Look through the entries for the line containing "speedy & accurate". Then output that line and every line after it, exactly, to the end.

Supplied entries Block Start

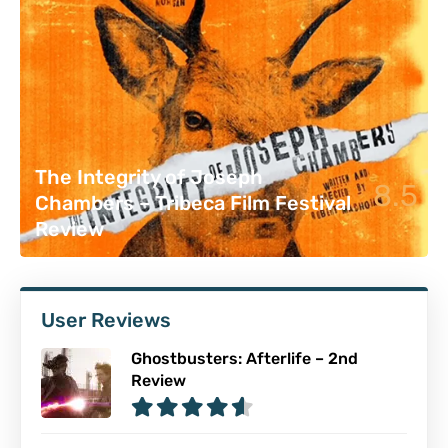
The Integrity of Joseph
8.5
Chambers – Tribeca Film Festival
Review
User Reviews
Ghostbusters: Afterlife – 2nd
Review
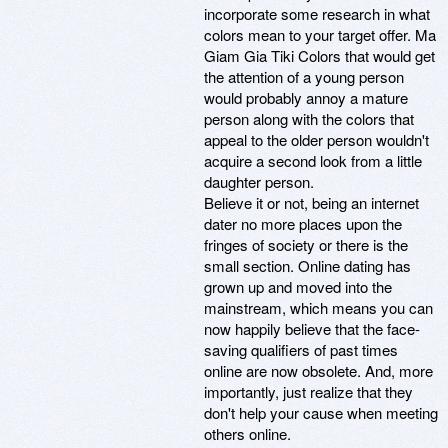
incorporate some research in what
colors mean to your target offer. Ma
Giam Gia Tiki Colors that would get
the attention of a young person
would probably annoy a mature
person along with the colors that
appeal to the older person wouldn't
acquire a second look from a little
daughter person.
Believe it or not, being an internet
dater no more places upon the
fringes of society or there is the
small section. Online dating has
grown up and moved into the
mainstream, which means you can
now happily believe that the face-
saving qualifiers of past times
online are now obsolete. And, more
importantly, just realize that they
don't help your cause when meeting
others online.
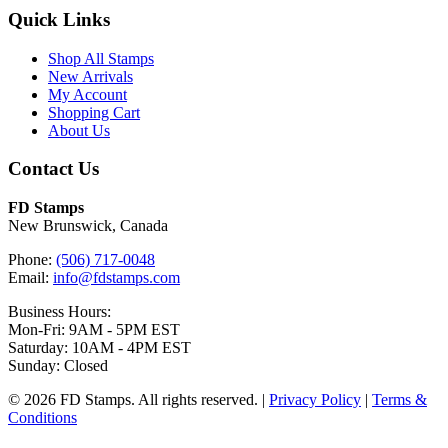
Quick Links
Shop All Stamps
New Arrivals
My Account
Shopping Cart
About Us
Contact Us
FD Stamps
New Brunswick, Canada
Phone:
(506) 717-0048
Email:
info@fdstamps.com
Business Hours:
Mon-Fri: 9AM - 5PM EST
Saturday: 10AM - 4PM EST
Sunday: Closed
© 2026 FD Stamps. All rights reserved. |
Privacy Policy
|
Terms &
Conditions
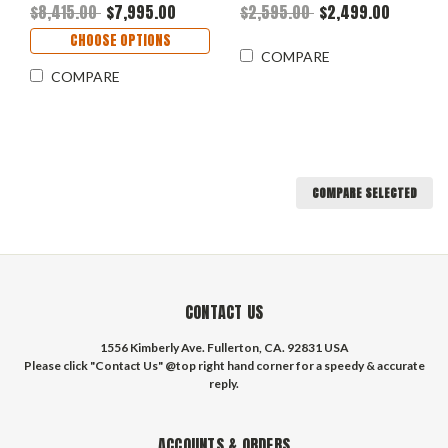
Front - Fits 17" Wheels
$8,415.00
$7,995.00
$2,595.00
$2,499.00
CHOOSE OPTIONS
COMPARE
COMPARE
COMPARE SELECTED
CONTACT US
1556 Kimberly Ave. Fullerton, CA. 92831 USA
Please click "Contact Us" @top right hand corner for a speedy & accurate
reply.
ACCOUNTS & ORDERS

Supplied entries Block End

> [Completed exercise]
Please click "Contact Us" @top right hand corner for a speedy & accurate
reply.
ACCOUNTS & ORDERS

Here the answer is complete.